I have confirmed that the neutral safety switch works. I have even jumpered the grounded side of the starter relay to the battery negative and get the same results. The issue is that I'm getting under 11 volts at the starter relay. It's weird because I can unplug the connection at the ballast or unplug the blue field wire on the alternator and the voltage will jump back up to 12 volts at the starter relay.
 
I have confirmed that the neutral safety switch works. I have even jumpered the grounded side of the starter relay to the battery negative and get the same results. The issue is that I'm getting under 11 volts at the starter relay. It's weird because I can unplug the connection at the ballast or unplug the blue field wire on the alternator and the voltage will jump back up to 12 volts at the starter relay.

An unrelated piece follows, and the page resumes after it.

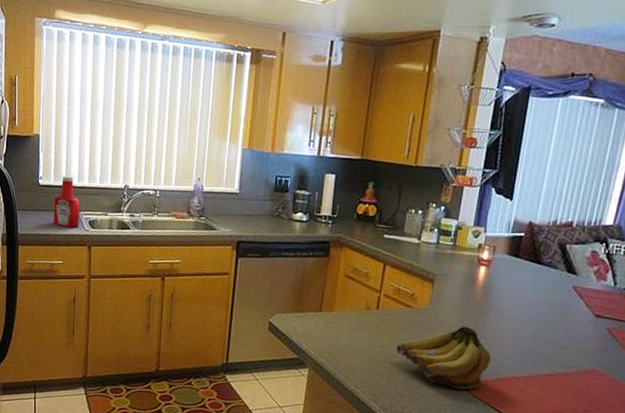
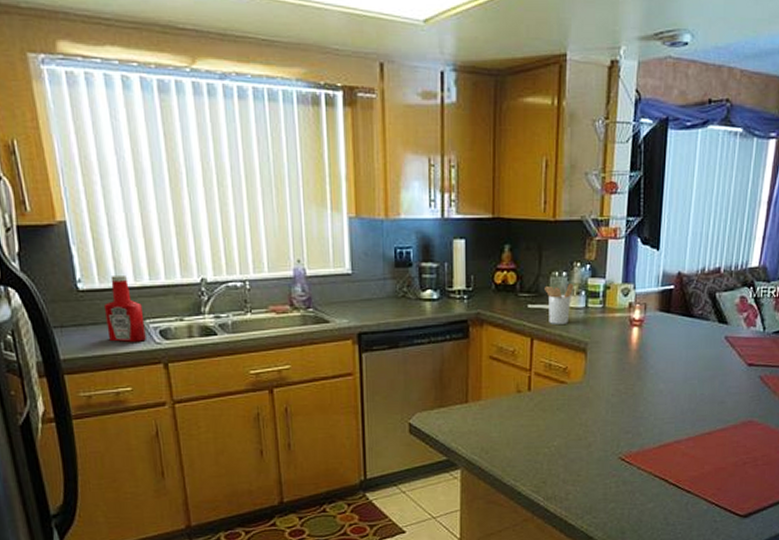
fruit: present [396,326,491,390] -> none [553,395,651,464]
utensil holder: none [401,220,428,256] -> present [545,284,574,324]

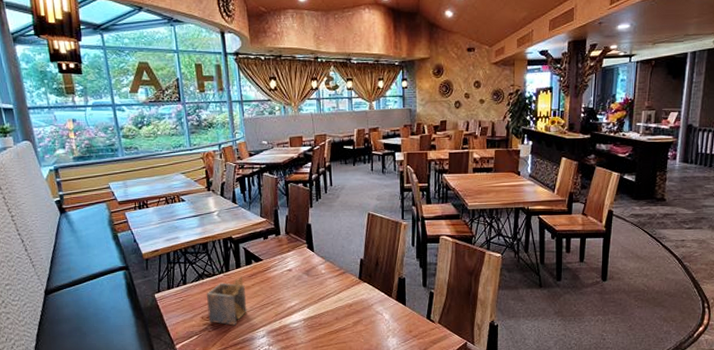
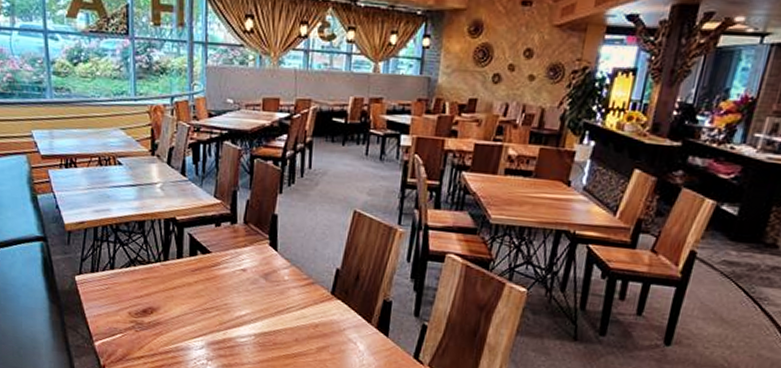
napkin holder: present [207,275,247,326] -> none [136,268,186,329]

Have you tried to crank the engine w/key when the blue wire is off the alt.
 
But I just replaced the alternator with a new powermaster alternator and it acted the same with both the old alternator and the new. I know you can get bad parts out of the box but I don't think it's the alternator itself. I think it may be the wiring in that charging circuit.
 
Forgot about the part where you replaced the alt. On my 70 charger, the blue field wire on the alt. goes to a splice that feeds one side of the ballast resistor but also goes to the voltage regulator and to the bulkhead connector. The other wire from the voltage regulator (green ) goes back to the other field term. on the alt. Your wires may be different colors on your '74 but I think this brings the voltage regulator into question.
 
Voltage drop in the ignition switch is common; you can replace the switch or install a hard start relay kit.